Here's my response to
rhiannonhero's the Cure song title challenge:
This was mad fun, in the short amount of time it took to write, and angsty like hell. Told from Lex POV. Also, this is a very inspiring challenge, since the Cure are a very inspiring band! The Cure's "Cut" lyrics are
here. In italics are lyrics. I used more than 3 lyrics, is that okay?
Cut
“I wish you felt the way that I still do.” You said and the gloom of Sunday’s rain and fog fell around your shoulders. I felt like you were a stranger. The words that came out of your mouth were so foreign to my ears, it sounded like a dead language.
I wanted to rip out your feelings and see how you felt afterwards. Maybe then you could feel the pain through your indestructible skin, pain that had accumulated over the years and ran like solid lines of fire in my veins, fueling a machine. I was not that different from you then.
“I don’t feel anything but pity for the fool who believes you are the answer to the worlds’ troubles.” I said and pulled my skin tighter around my bones, the harder for you to get at them. You’ve always known where to strike in the past, when you had a mouth so sweetly telling lies. I had felt enough for you to let them slip by.

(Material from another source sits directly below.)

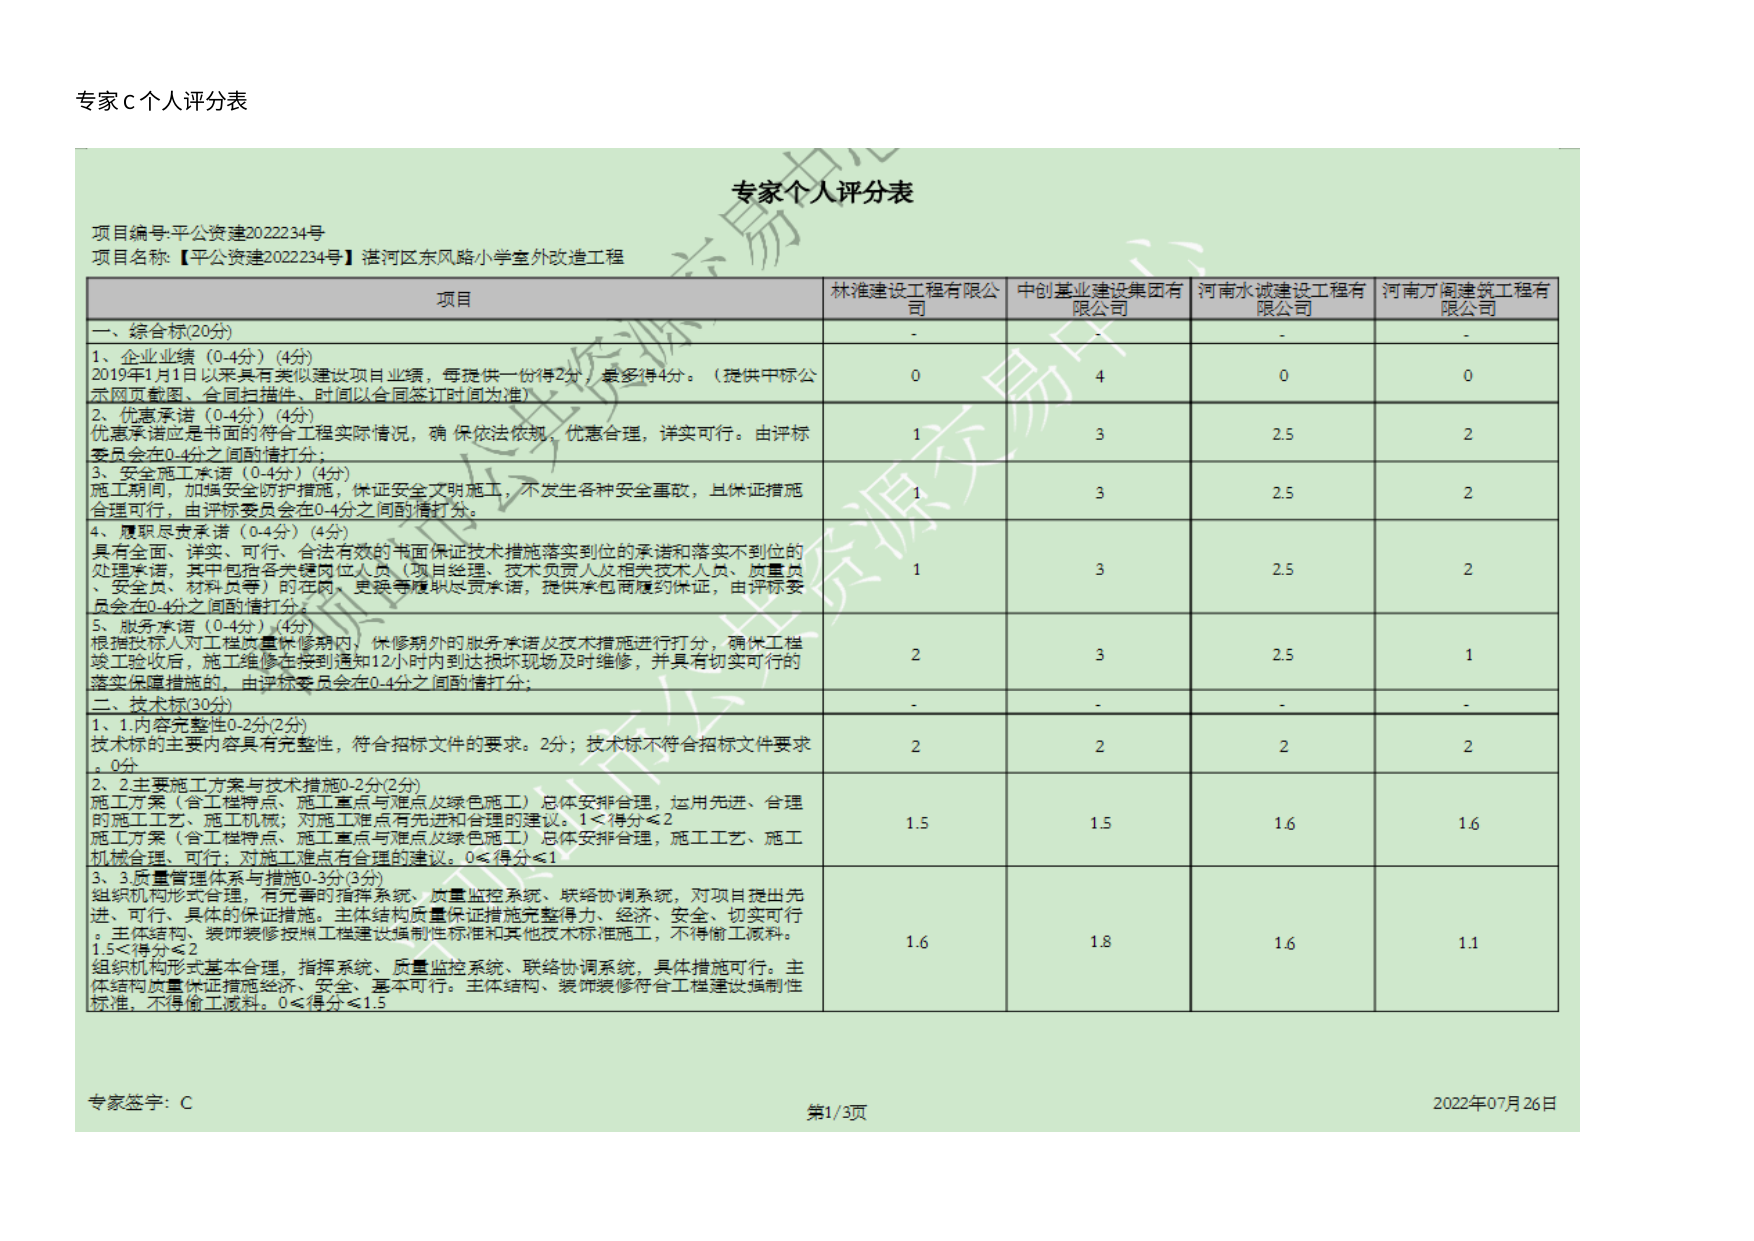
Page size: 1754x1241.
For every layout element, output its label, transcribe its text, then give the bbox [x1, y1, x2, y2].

picture [75, 148, 1580, 1132]
text 专家C个人评分表 [75, 84, 1679, 116]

You shrugged in a way that reminded me of Clark, the red and blue suit falling away in layers in the light drizzle, and I clenched my fists to counterattack.
“I could throw you off this building.” You said.
“I could probably survive it.” I said. From ten floors up, it wasn’t that much of a stretch.
“If you were to fall.” You smiled, and yet it was somehow expressionless, empty, the kind reserved for indulging foolish children. “But if I threw you down….”
I knew you wouldn’t. “I thought you had feelings for me.”
“Clark does.”
“He did.” And it hurt to know that that was truth. Possibly the only one that ever mattered, but that is something I will never know.
“Don’t say that,” you said and stepped forward as the wet wind blew back your cape, pushing you further away the closer you got. “It’s like listening to a breaking heart.”
I smiled and tapped my chest. “It already is.”
Your eyes pleaded with me. “We can still do this, Lex.”
For a moment I swayed, unsure. It only took another moment for me to regain the practical sense of self-perservence.
I shook my head. You were so determined it was actually comical. I would never fall for your tricks anymore, betrayed too many times by your mouth. I would never again be the Big Bad Wolf fooled by innocence, because you didn’t have that anymore to use against me. It felt good to be finally standing on equal ground.
“You don’t understand.” The exasperation and conviction in your voice was genuine, though I doubted if it came down to upholding the world or me achieving an understanding of your myriad of emotions that it would be me you would’ve chosen to appease. “When I’m with you I feel hopeless hands helplessly pulling you back close to me.”
“You must be feeling ghosts.” Slipped my hand into my pocket to keep it from grabbing yours. I would not shake.
Moments passed, and you stood with all the glory of a fallen soldier, defeated, but not broken. The rain started pouring faster, pounding harder into the rooftop.
Time felt like hours until the water had finally seeped into my skin.
“I should go.” I took a step back, and like the sun pulling in the Earth, you took a step forward.
I would not shake. The cold wetness was a good distraction.
“I wish you felt the way that I still do, but you don’t. You don’t feel anymore.”
I raised my artificial hand, and touched it to the back of your palm as it dangled by your side. “I don’t.” And it was truth. These were my war-wounds, this was my cold heart, and these were my days after Clark Kent had gone MIA, when Superman had risen from his ashes.
You took a startled but steady step back, our orbit broken like the snap of a spiders webbing, and I was propelled in the opposite direction, the wind pulling me back to the door leading to the stairwell leading down to the lobby and out through the revolving doors. I could practically see my Mercedes waiting in the parking lot.
Your mouth became a thin line, cold and impersonal, and your eyes were dead cold with a sudden flip of a switch. I was able to do the exact same thing; I just had no need to anymore.
Somehow you managed to have the parting word.
“That’s too bad.” You said, and before I could agree in bitter resentment, you were gone in a flurry of red and blue, down into the city below, faded by the rain from above.
Somehow the moon hung higher that night; I watched it from the rooftop until my clothes completely dried, and with the water evaporated my guilt. Sometimes good needed an evil in order to exist, and sometimes love needed to be unrequited in order to strive.
I remembered there was the deal with GlobalTech to be signed still, and a meeting to attend in Sydney the next day.
But I walked away knowing I had done the right thing.